Au début du processus, la Commission nationale des élections a essentiellement mis en place le cadre juridique. Cependant, les autres étapes fondamentales du processus électoral n’ont pas été correctement organisées, supervisées ou rendues publiques.
Dès la phase préparatoire, aucune publication officielle des listes des entreprises, établissements et administrations ministérielles concernées n’a été effectuée. De même, la répartition des sièges par établissement et administration n’a été publiée, sans garantie de proportionnalité aux effectifs respectifs des travailleurs concernés.
Par ailleurs, bien qu’un contrôle de conformité des organisations syndicales ait été réalisé avant le scrutin, les résultats de ce contrôle n’ont jamais été rendus publics. Les électeurs sont ainsi restés dans le flou quant aux organisations syndicales réellement éligibles à participer aux élections.
Le processus a également été marqué par une absence quasi totale de communication et de sensibilisation avant, pendant et après le scrutin. Les travailleurs n’ont pas reçu d’informations suffisantes sur : les règles du scrutin ; les modalités de vote ; les organisations candidates ; la répartition des sièges ; les voies de recours ; les modalités de centralisation et de proclamation des résultats.
Cette absence de campagne de sensibilisation a créé un climat de confusion générale, de désinformation et de perte de confiance.

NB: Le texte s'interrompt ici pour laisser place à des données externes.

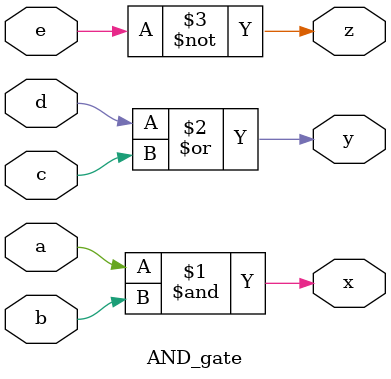
<source format=v>
`timescale 1ns / 1ps


module AND_gate(
    input a,
    input b,
    input c,
    input d,
    input e,
    output x,
    output y,
    output z);
assign x = a & b;
assign y = d | c;
assign z = ~e;
endmodule


</source>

Le scrutin lui-même s’est déroulé sans la supervision effective de la Commission nationale des élections. Aucun mécanisme visible de contrôle, d’encadrement ou de suivi indépendant n’a été mis en place pour garantir la régularité des opérations électorales. En outre, aucun observateur électoral national ou indépendant n’a été déployé afin d’assurer la transparence et la crédibilité du processus.
La transmission des résultats et des procès-verbaux s’est également effectuée dans des conditions non sécurisées, exposant les données électorales à des risques d’altération, de perte, de substitution ou de contestation.
L’ensemble de ces insuffisances a entraîné : des contestations généralisées ; une perte de confiance des électeurs ; des doutes sur la sincérité du scrutin ; une atteinte au principe d’équité ; une remise en cause de la représentativité réelle des résultats proclamés.
Dans l’intérêt supérieur de la Cinquième République, de la stabilité institutionnelle et du respect des principes de transparence, d’équité et de représentativité, la reprise du scrutin apparaît comme une nécessité afin de rétablir la crédibilité du processus électoral et l’équilibre de toutes les institutions.